O que é notável neste momento também é que estamos vendo o que William L. Portier chama de ascensão de um “ultramontanismo não intencional”, paradoxalmente atribuível à “popularidade da política autoritária, ao ressurgimento do integralismo na Igreja e à oposição vocal – especialmente nos Estados Unidos – às reformas tanto do Vaticano II como do próprio Papa atual”. Fala da natureza complicada da teologia e ideologia católica dos EUA. Na verdade, os católicos americanos de ambos os lados do espetro ideológico são influenciados pelo papalismo do Vaticano I, bem como pela viragem para os leigos provocada pelo Vaticano II. Mas um ultramontanismo progressista não salvará o catolicismo dos EUA dos ideólogos reacionários, alguns dos quais são extremistas e paracismáticos. Outros se veem como os santos e mártires que sentiram que tinham que dar o passo extraordinário de contradizer a autoridade papal – versões do século XXI de Santa Catarina de Sena ou de Pedro Damião – mas a partir de uma posição fundamentalista: a autoridade da Igreja não é nada em comparação com a autoridade última que só Deus possui.

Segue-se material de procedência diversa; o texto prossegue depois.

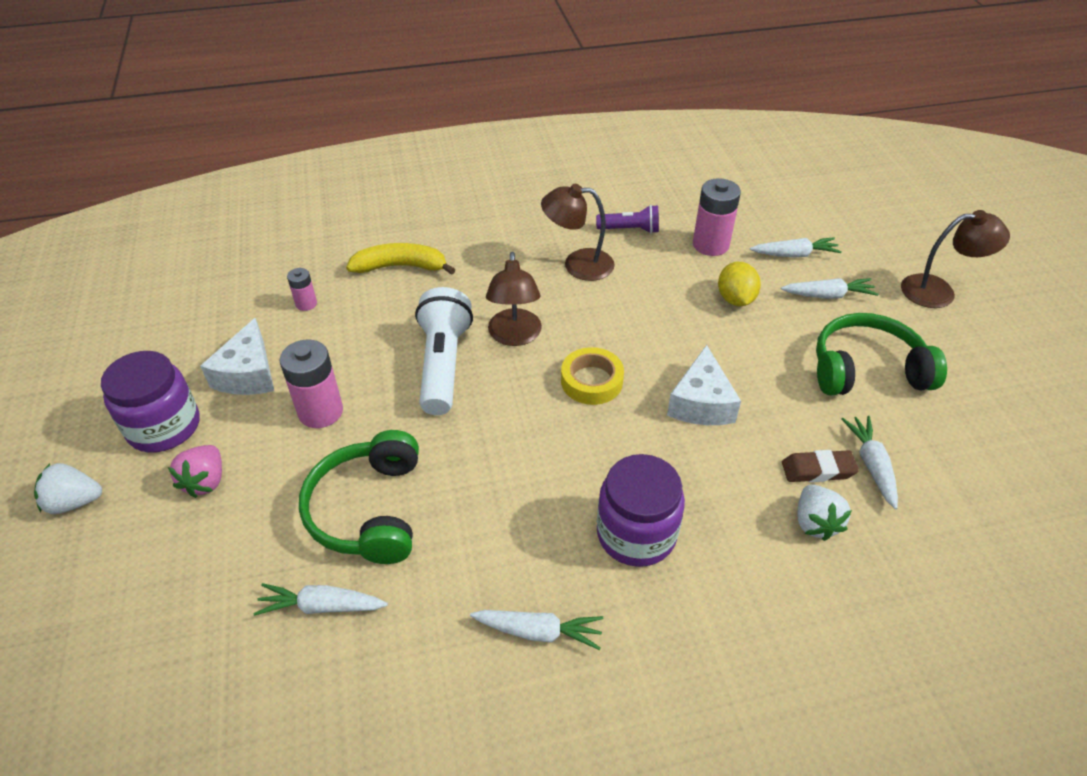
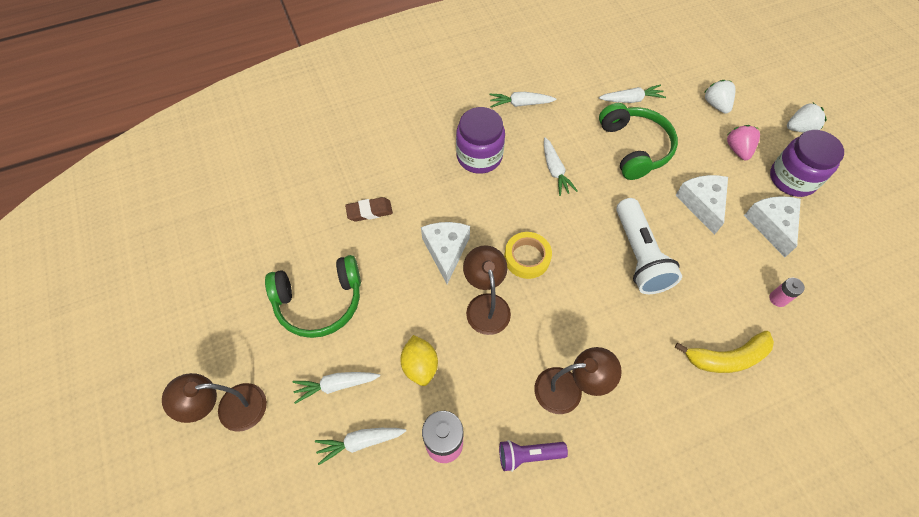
camera: 170 degrees right, 15 degrees up
(320, 412) = (702, 204): pink battery -> white cheese
(514, 336) = (596, 291): brown lamp -> brown lamp (486, 304)
(815, 523) = (376, 177): white strawberry -> white strawberry (716, 104)
(871, 465) = (334, 220): white carrot -> white carrot (555, 171)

Mas nem todos os católicos de direita dos EUA que se opõem a Francisco são becos sem saída. Taticamente, uma lição que aprenderam nos últimos dez anos é que uma psique coletiva católica não lhes permite julgar, punir e depor um papa. Mas eles sabem que ainda podem repreendê-lo publicamente se e quando acreditarem que a fé está em perigo. Isto não é um cisma, mas também não é uma dissidência leal, uma vez que questiona o serviço de Francisco à Igreja e à fé. E é incentivado pelas mídias sociais: adote um apelido ou avatar pré-medieval, lance críticas devastadoras enquanto permanece anônimo, conquiste seguidores que pensam da mesma forma que gostam e repassam todas as críticas.
Estrategicamente, porém, o poder dos católicos conservadores dos EUA pode ser medido não em “quantas divisões” eles têm aqui, mas na forma como estabeleceram alianças noutras partes do mundo, de formas diferentes das dos séculos anteriores. Num mundo de “crentes sem fronteiras”, estas forças poderiam reunir-se para impulsionar não apenas o próximo capítulo do catolicismo dos EUA, mas talvez também o próximo pontificado. (Será interessante ver se o Sínodo em Roma no próximo mês também poderá se tornar um ensaio geral para o próximo conclave.) No entanto, como diz Joseph Chinnici na última edição da Catholic Historical Review: “A colcha de retalhos do catolicismo americano parece que veio para ficar”. A crença católica progressista de que estão do lado certo da história e que os conservadores e reacionários estão do lado perdedor também é uma ilusão.
Outras igrejas em todo o mundo foram desafiadas ou lutaram contra o pontificado de Francisco, mas nenhuma respondeu tão agressivamente como o episcopado dos EUA. O próximo Sínodo sobre a Sinodalidade deveria “ampliar o espaço da tenda”, mas eles pensam que o Vaticano II já o tinha ampliado demasiado. Em vez disso, querem reconstruir, figurativa e literalmente – restaurar as paredes, portas e vitrais: o passado. É uma visão retrógrada da tradição e do ensino. “O futuro ficou para trás”, parecem dizer. Mas é a visão deles do futuro, no entanto.